There is an inextricable link between the well-being of mothers and their children. Undernourished mothers are more likely to suffer difficult pregnancies and give birth to undernourished children themselves. They are also vulnerable to increased risk of death or giving birth to a pre-term, underweight or malnourished infant.
Studies have shown that when mothers have health care, education and economic opportunity, both mother and child will have the best chance to survive and thrive. However, an alarming number of mothers in developing countries, like the Philippines, are not getting the nutrition and healthcare they need.
This is for our future.
Malnutrition costs many developing nations an estimated two to three percent (2-3%) of their GDP each year. Available data shows that stunted children will earn less on average as adults. In fact, the loss of human potential resulting from stunting was associated with 20 per cent (20%) less adult income on average.
Globally, the direct cost of child malnutrition is estimated at $20 to $30 billion per year. For the Philippines in 2013, it was estimated that there was ?328 billion lost of income as a result of lower level of education by the working population who suffered from childhood stunting, lost productivity due to premature deaths among children who would have been members of our current working-age population, and from additional education costs to cover grade repetitions linked to undernutrition.
This three hundred twenty-eight billion (?328 billion) amounted to three per cent (3%) of the Philippine GDP in 2013. Yet, our government's investment in nutrition programs to combat malnutrition is only at 0.52% of government expenditures compared to the global average spending of 2.1 %.

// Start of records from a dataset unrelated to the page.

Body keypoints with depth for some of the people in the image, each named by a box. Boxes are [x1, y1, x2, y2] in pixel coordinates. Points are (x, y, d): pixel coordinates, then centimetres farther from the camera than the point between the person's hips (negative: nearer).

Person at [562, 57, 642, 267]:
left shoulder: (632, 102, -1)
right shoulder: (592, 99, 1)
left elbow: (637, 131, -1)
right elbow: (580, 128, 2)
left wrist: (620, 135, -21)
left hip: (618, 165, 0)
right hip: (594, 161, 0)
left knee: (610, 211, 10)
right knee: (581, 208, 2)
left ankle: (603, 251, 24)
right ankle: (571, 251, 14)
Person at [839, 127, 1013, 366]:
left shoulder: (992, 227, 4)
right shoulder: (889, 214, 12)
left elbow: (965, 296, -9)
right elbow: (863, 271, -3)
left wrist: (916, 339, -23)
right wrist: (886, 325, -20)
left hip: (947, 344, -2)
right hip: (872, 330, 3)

The DOH and National Nutrition Council (NNC) budget for nutrition programs for all age groups in 2017 amounting to Php1.9 billion only accounts for 1.3% of the total national government allocation for the health sector. It's uncertain how much local government units invest in nutrition programs but based on consultations with the various stakeholders in the community, local government investment for nutrition programs has a lot of room for improvement. The figures speak of a glaring finding that for every-one dollar ($1) spent on programs to prevent stunting during first 1000 days, the Philippines could save over one hundred dollars ($100) in health, education, and lost productivity costs.
Undernutrition during the first 1000 days is critical to the future health, well-being, and success of a child. It affects the child's ability to grow, learn and become productive adults.
Poor nutrition harms our children, our mothers, our nation. It can impede economic growth and it can extend the cycle of poverty.
We need to scale up nutrition during the first 1000 days of life. We have to make sure that the fight against malnutrition is a priority of both the national and the local government and that these agencies and LGUs are provided the adequate support to plan and implement the programs that will ensure that we have Healthy Nanays to give birth to Healthy Bulilits who, in turn, will grow up to become Healthy Pinoys and Pinays for healthier and a more progressive Philippines.